Your objective
Each line from the one with "こちら浜松では、５／３～５日の期間は" through the last line below must be written out exactly. Do not copy pictures.

Records to use

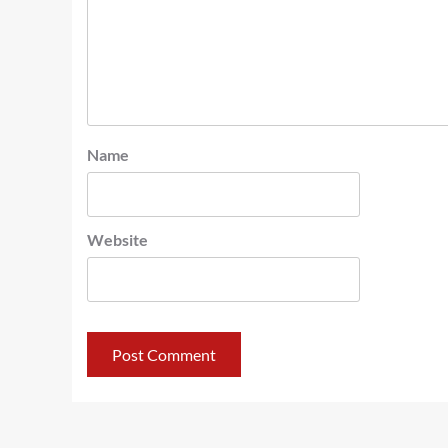
Name
Website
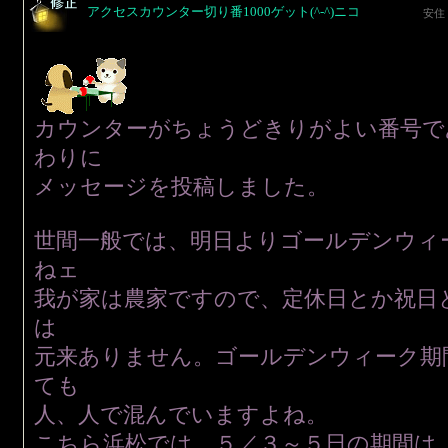
アクセスカウンター切り番1000ゲット(^-^)ニコ
安住
カウンターがちょうどきりがよい番号で
わりに
メッセージを投稿しました。
世間一般では、明日よりゴールデンウィ
ねェ
我が家は農家ですので、定休日とか祝日
は
元来ありません。ゴールデンウィーク期
ても
人、人で混んでいますよね。
こちら浜松では、５／３～５日の期間は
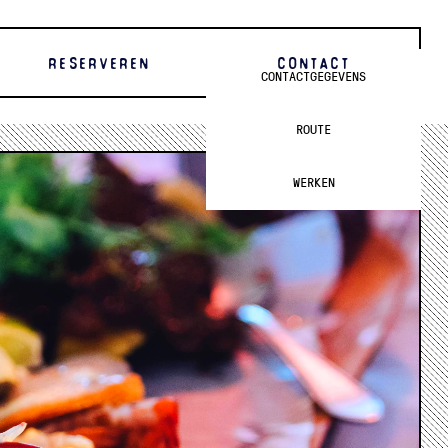
RESERVEREN
CONTACT
CONTACTGEGEVENS
ROUTE
WERKEN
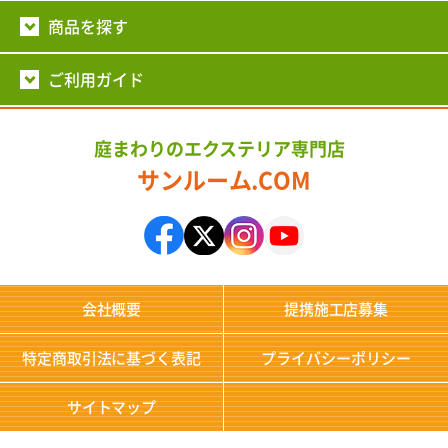
商品を探す
ご利用ガイド
庭まわりのエクステリア専門店
サンルーム.COM
会社概要
提携施工店募集
特定商取引法に基づく表記
プライバシーポリシー
サイトマップ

Exercise result
こちら浜松では、５／３～５日の期間は
RESERVEREN
CONTACT
CONTACTGEGEVENS
ROUTE
WERKEN
商品を探す
ご利用ガイド
庭まわりのエクステリア専門店
サンルーム.COM
会社概要
提携施工店募集
特定商取引法に基づく表記
プライバシーポリシー
サイトマップ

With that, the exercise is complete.